The data used in this study were collected through video and audio recordings of classroom interactions (24 hours); four interviews (two with each teacher); and students’ narratives in both English and Korean (eight narratives; two narratives per student). For the investigation of teachers’ perceived proficiencies of students, 46 interview excerpts were selected based on the researchers’ questions about students’ language ability. Clancy’s (1995) categorization of lexical forms was used for the analysis of referential choice.

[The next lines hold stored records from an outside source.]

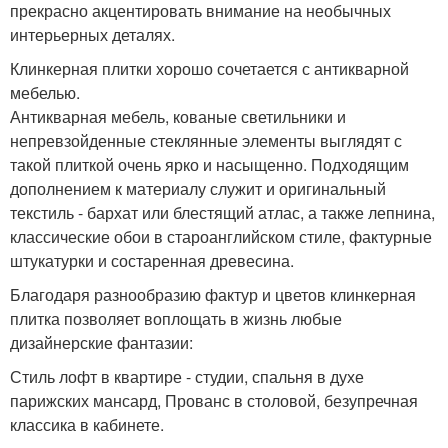
прекрасно акцентировать внимание на необычных
интерьерных деталях.
Клинкерная плитки хорошо сочетается с антикварной
мебелью.
Антикварная мебель, кованые светильники и
непревзойденные стеклянные элементы выглядят с
такой плиткой очень ярко и насыщенно. Подходящим
дополнением к материалу служит и оригинальный
текстиль - бархат или блестящий атлас, а также лепнина,
классические обои в староанглийском стиле, фактурные
штукатурки и состаренная древесина.
Благодаря разнообразию фактур и цветов клинкерная
плитка позволяет воплощать в жизнь любые
дизайнерские фантазии:
Стиль лофт в квартире - студии, спальня в духе
парижских мансард, Прованс в столовой, безупречная
классика в кабинете.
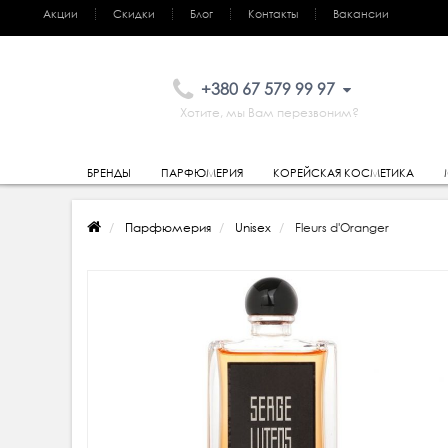
Акции
Скидки
Блог
Контакты
Вакансии
+380 67 579 99 97
Хотите, мы Вам перезвоним?
БРЕНДЫ
ПАРФЮМЕРИЯ
КОРЕЙСКАЯ КОСМЕТИКА
Парфюмерия
Unisex
Fleurs d'Oranger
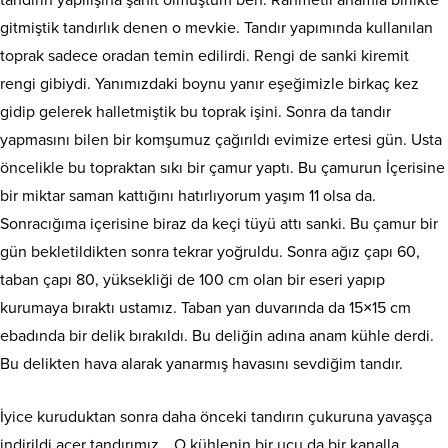
tandırın yapılışına şahit olmuştum ben. Rahmetli anamla birlikte
gitmiştik tandırlık denen o mevkie. Tandır yapımında kullanılan
toprak sadece oradan temin edilirdi. Rengi de sanki kiremit
rengi gibiydi. Yanımızdaki boynu yanır eşeğimizle birkaç kez
gidip gelerek halletmiştik bu toprak işini. Sonra da tandır
yapmasını bilen bir komşumuz çağırıldı evimize ertesi gün. Usta
öncelikle bu topraktan sıkı bir çamur yaptı. Bu çamurun İçerisine
bir miktar saman kattığını hatırlıyorum yaşım 11 olsa da.
Sonracığıma içerisine biraz da keçi tüyü attı sanki. Bu çamur bir
gün bekletildikten sonra tekrar yoğruldu. Sonra ağız çapı 60,
taban çapı 80, yüksekliği de 100 cm olan bir eseri yapıp
kurumaya bıraktı ustamız. Taban yan duvarında da 15×15 cm
ebadında bir delik bırakıldı. Bu deliğin adına anam kühle derdi.
Bu delikten hava alarak yanarmış havasını sevdiğim tandır.
İyice kuruduktan sonra daha önceki tandırın çukuruna yavaşça
indirildi acer tandırımız… O kühlenin bir ucu da bir kanalla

The findings revealed that the two teachers’ perceived language proficiencies of students were constructed according to the specific context, a Korean/English TWI classroom. Mainly, both teachers considered the acquisition of ‘content vocabulary’ or ‘content knowledge’ to be the main essential competence for a high level of proficiency in both languages. Along with the perceived proficiencies of students, the teachers’ self-perception about their own Korean proficiencies, particularly their lack of discipline-specific vocabulary, influenced turn-taking processes that may have afforded or constrained students the opportunity to participate during the Korean instructional time. However, a detailed analysis of students’ use of referential choices in both languages and the results of the FLOSEM test suggested student proficiencies that differed from the teachers’ perceived proficiencies. Referential choice involves distinctive language-specific characteristics for each language; yet the teachers did not observe the skillful use of referential choice in the narrative of a student who had not been recognized by the teachers as possessing content vocabulary and knowledge. Throughout the classroom observation video data recorded during the Korean instructional time, teachers’ perceived student language proficiencies played an important role in their designating more proficient students who could model for less proficient students, despite the fact that the more proficient student may not have been consistently proficient according to different ways of measuring proficiency.

On the basis of these findings, I discuss implications for theory and practice. Overall, I argue for various approaches to assessing bilingual students’ language proficiencies, particularly in educational contexts such as TWI programs, emphasizing the development of tools that enable teachers to expand the scope of their perceptions about students’ bilingual language proficiency to enhance students’ bilingual language development.